A deer stood in their path. Or what had once been a deer. Its antlers had grown wild, branching and rebranching until they formed a crown of bone that should have been too heavy for any creature to carry. Its eyes were completely black, no whites visible,and when it opened its mouth, rows of teeth that belonged on a predator gleamed in the sick light.
It watched them for a long moment, head tilted at an angle that made Briar's neck ache in sympathy. Then it turned and walked into the undergrowth, moving wrong, its legs bending in too many places.
"The animals here," one of the younger Drak warriors said, his voice unsteady. "They're changing."
"Everything changes near the seal," Veroc said grimly. "The corruption seeps out, twists what it touches. Makes it into something else. Something that serves the creatures you locked away."
Arion moved closer to Briar, his light magic flickering weakly around them. It helped, a little, pushing back the worst of the oppressive atmosphere. But she could see the strain in his face, the effort it took to maintain even this small protection.
"You're exhausting yourself," she said quietly.
"I'm fine."
"You're not." She touched his arm, feeling the tremor in his muscles. "Save your strength. We'll need it."

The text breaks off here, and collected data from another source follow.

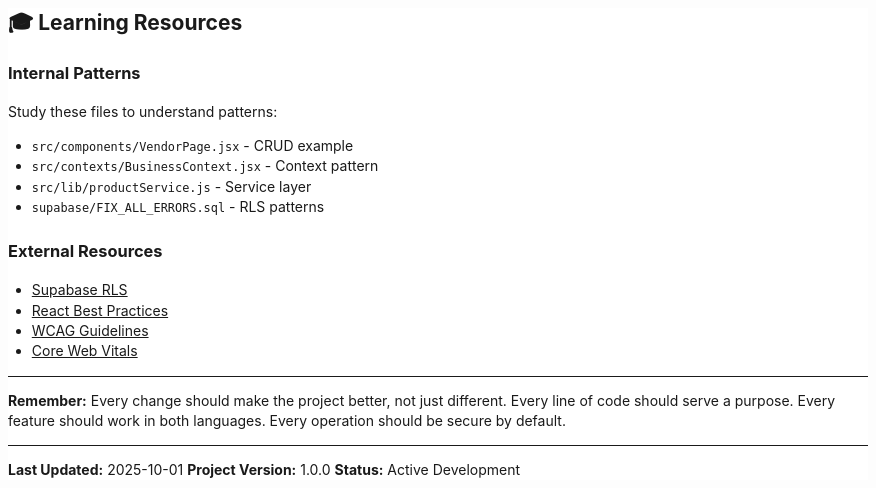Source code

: 
## 🎓 Learning Resources

### Internal Patterns
Study these files to understand patterns:
- `src/components/VendorPage.jsx` - CRUD example
- `src/contexts/BusinessContext.jsx` - Context pattern
- `src/lib/productService.js` - Service layer
- `supabase/FIX_ALL_ERRORS.sql` - RLS patterns

### External Resources
- [Supabase RLS](https://supabase.com/docs/guides/auth/row-level-security)
- [React Best Practices](https://react.dev/learn/thinking-in-react)
- [WCAG Guidelines](https://www.w3.org/WAI/WCAG21/quickref/)
- [Core Web Vitals](https://web.dev/vitals/)

---

**Remember:** Every change should make the project better, not just different.
Every line of code should serve a purpose.
Every feature should work in both languages.
Every operation should be secure by default.

---

**Last Updated:** 2025-10-01
**Project Version:** 1.0.0
**Status:** Active Development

He looked at her, something soft in his expression despite everything. His hand found hers, squeezing gently before letting go.
Ahead, Eliam had stopped, his palm pressed against a tree trunk. His face was drawn, shadows forming in his eyes. The forest that should have welcomed its king fought him at every turn, refusing to recognize him, refusing to yield.
"My lord?" Thaine asked, concern evident despite his attempts to hide it.
"The forest doesn't know me." The words came out hollow. "Or it knows me but won't acknowledge me. I can feel it pulling away, like it's waiting for something else.Someoneelse."
"Malus," Halian said, speaking for the first time in hours. His voice was rough. "It's already accepting him as king."
The implications of that settled over them like a shroud. If the forest itself had turned against Eliam, if it fully recognized and accepted Malus's claim, then they were walking through enemy territory with no escape routes.
A sound drifted through the trees—not quite laughter, not quite crying, something between the two that made everyone reach for weapons. It came from everywhere and nowhere, echoing wrong in the twisted space.
"Pixies," Veroc said, his hand on his blade. "But corrupted. They're scouting."
"For what?" Briar asked, though she already knew.
"Not what, who. Whoever controls this territory now." Veroc's expression was grim. "They'll report back. Tell them exactly where you are, how many travel with you, which direction you're heading."
"Then Malus knows," Eliam said flatly.